I generated example which shows the inefficiency of soft_limit reclaim, which is so far based on the code
inspection. I am not sure if I can get some data before LSF.

    Another way is implementing a guarantee. But this will require some interaction

    with page allocator and pgscan mechanism. This will be a big work.
Not sure about this.. 

 b) single LRU and per memcg zone->lru_lock.

    I hear zone->lru_lock contention caused by memcg is a problem on Google servers.

    Okay, please show data. (I've never seen it.)

To clarify, the lock contention is bad after per-memcg background reclaim patch. The worst case we have #-of-cpu per-memcg kswapd
reclaiming on per-memcg lru and all competing the zone->lru_lock.

--Ying

    Then, we need to discuss Pros. and Cons. of current design and need to consinder

    how to improve it. I think Google and Michal have their own implementation.

    Current design of double-LRU is from the 1st inclusion of memcg to the kernel.

    But I don't know that discussion was there. Balbir, could you explain the reason

    of this design ? Then, we can go ahead, somewhere.

Main topics on 4. Page cgroup on diet is...

  a) page_cgroup is too big!, we need diet....

     I think Johannes removes -> page pointer already. Ok, what's the next to

     be removed ?

  I guess the next candidate is ->lru which is related to 3-b).

Main topics on 1.Memory control groups: where next? is..

To be honest, I just do bug fixes in these days. And hot topics are on above..

I don't have concrete topics. What I can think of from recent linux-mm emails are...

  a) Kernel memory accounting.

  b) Need some work with Cleancache ?

  c) Should we provide a auto memory cgroup for file caches ?

     (Then we can implement a file-cache-limit.)

  d) Do we have a problem with current OOM-disable+notifier design ?

  e) ROOT cgroup should have a limit/softlimit, again ?

  f) vm_overcommit_memory should be supproted with memcg ?

     (I remember there was a trial. But I think it should be done in other cgroup

      as vmemory cgroup.)

...

I think

  a) discussing about this is too early.
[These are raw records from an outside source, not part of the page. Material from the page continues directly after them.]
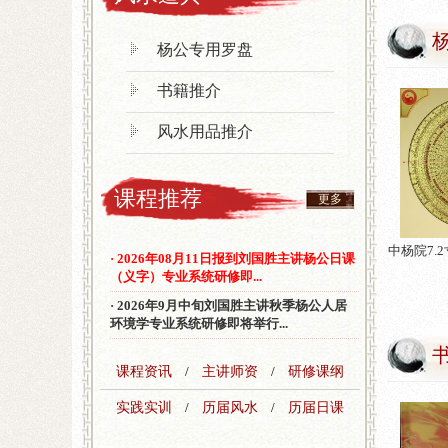
杨公专用罗盘
书籍推介
风水用品推介
课程推荐
更多
中杨院7.
· 2026年08月11日报到刘国胜主讲杨公日课
（义字）专业系统研修即...
· 2026年9月中旬刘国胜主讲秋季杨公人居
环境学专业系统研修即将举行...
课程资讯
/
主讲师资
/
研修课纲
实践实训
/
历届风水
/
历届日课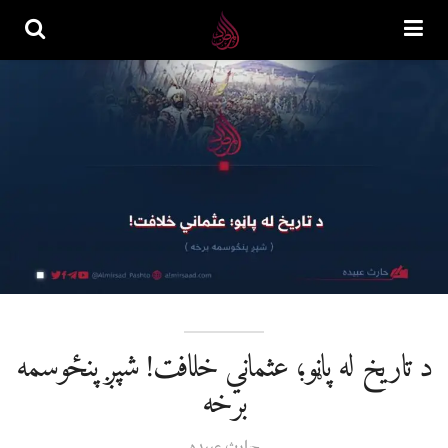
د تاریخ له پاڼو؛ عثماني خلافت! شپږ پنځوسمه
برخه
حارث عبیده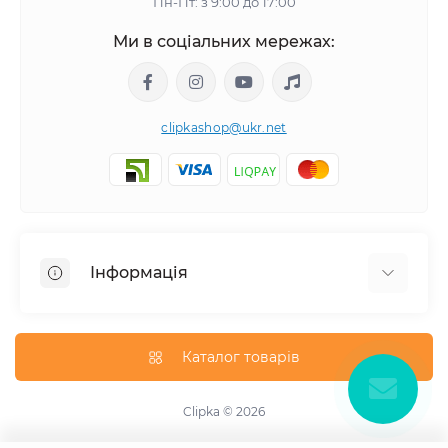
Пн-Пт: з 9:00 до 17:00
Ми в соціальних мережах:
clipkashop@ukr.net
Інформація
Доставка
Оплата
Каталог товарів
Контакти
Договір оферти
Clipka © 2026
Зворотній зв'язок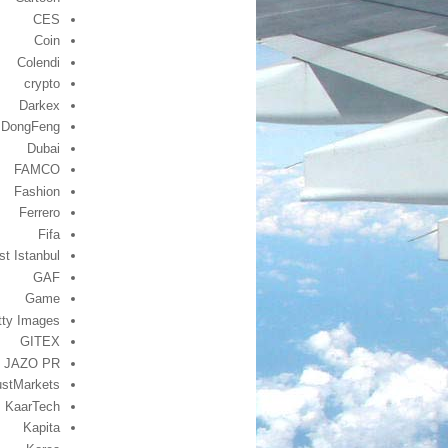
CES
Coin
Colendi
crypto
Darkex
DongFeng
Dubai
FAMCO
Fashion
Ferrero
Fifa
st Istanbul
GAF
Game
tty Images
GITEX
JAZO PR
ustMarkets
KaarTech
Kapita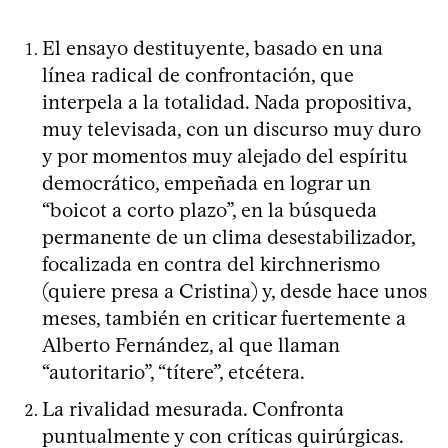
El ensayo destituyente, basado en una
línea radical de confrontación, que
interpela a la totalidad. Nada propositiva,
muy televisada, con un discurso muy duro
y por momentos muy alejado del espíritu
democrático, empeñada en lograr un
“boicot a corto plazo”, en la búsqueda
permanente de un clima desestabilizador,
focalizada en contra del kirchnerismo
(quiere presa a Cristina) y, desde hace unos
meses, también en criticar fuertemente a
Alberto Fernández, al que llaman
“autoritario”, “títere”, etcétera.
La rivalidad mesurada. Confronta
puntualmente y con críticas quirúrgicas.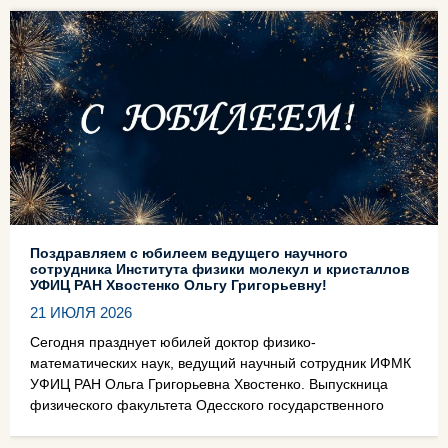
Поздравляем с юбилеем ведущего научного
сотрудника Института физики молекул и кристаллов
УФИЦ РАН Хвостенко Ольгу Григорьевну!
21 ИЮЛЯ 2026
Сегодня празднует юбилей доктор физико-
математических наук, ведущий научный сотрудник ИФМК
УФИЦ РАН Ольга Григорьевна Хвостенко. Выпускница
физического факультета Одесского государственного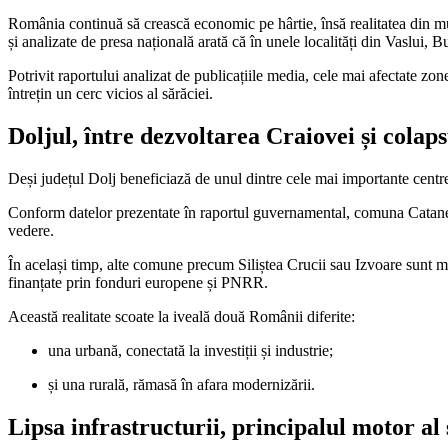
România continuă să crească economic pe hârtie, însă realitatea din mul
și analizate de presa națională arată că în unele localități din Vaslui
Potrivit raportului analizat de publicațiile media, cele mai afectate zo
întrețin un cerc vicios al sărăciei.
Doljul, între dezvoltarea Craiovei și colaps
Deși județul Dolj beneficiază de unul dintre cele mai importante centr
Conform datelor prezentate în raportul guvernamental, comuna Catane d
vedere.
În același timp, alte comune precum Siliștea Crucii sau Izvoare sunt men
finanțate prin fonduri europene și PNRR.
Această realitate scoate la iveală două Românii diferite:
una urbană, conectată la investiții și industrie;
și una rurală, rămasă în afara modernizării.
Lipsa infrastructurii, principalul motor al 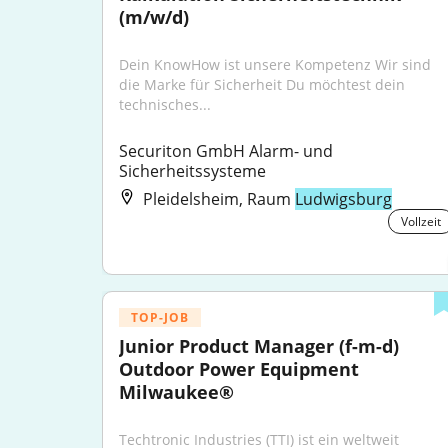
(m/w/d)
Dein KnowHow ist unsere Kompetenz Wir sind 
die Marke für Sicherheit Du möchtest dein 
technisches...
Securiton GmbH Alarm- und 
Sicherheitssysteme
Pleidelsheim, Raum
Ludwigsburg
Vollzeit
TOP-JOB
Junior Product Manager (f-m-d) 
Outdoor Power Equipment 
Milwaukee®
Techtronic Industries (TTI) ist ein weltweit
There is no patch.

     I think we'll just waste time. 

  b) enable/disable cleancache per memcg or some share/limit ??

     But we can discuss this kind of things after cleancache is in production use...

  c) AFAIK, some other OSs have this kind of feature, a box for file-cache.

     Because file-cache is a shared object between all cgroups, it's difficult

     to handle. It may be better to have a auto cgroup for file caches and add knobs

     for memcg.

  d) I think it works well.

  e) It seems Michal wants this for lazy users. Hmm, should we have a knob ?

     It's helpful that some guy have a performance number on the latest kernel

     with and without memcg (in limitless case).

     IIUC, with THP enabled as 'always', the number of page fault dramatically reduced and

     memcg's accounting cost gets down...

  f) I think someone mention about this...

Maybe c) and d) _can_ be a topic but seems not very important.

So, for this slot, I'd like to discuss

  I) Softlimit/Isolation (was 3-A) for 1hour

     If we have extra time, kernel memory accounting or file-cache handling

     will be good.

  II) Dirty page handling. (for 30min)

     Maybe we'll discuss about per-memcg inode queueing issue.

  III) Discussing the current and future design of LRU.(for 30+min)

  IV) Diet of page_cgroup (for 30-min)

      Maybe this can be combined with III.

Thanks,

-Kame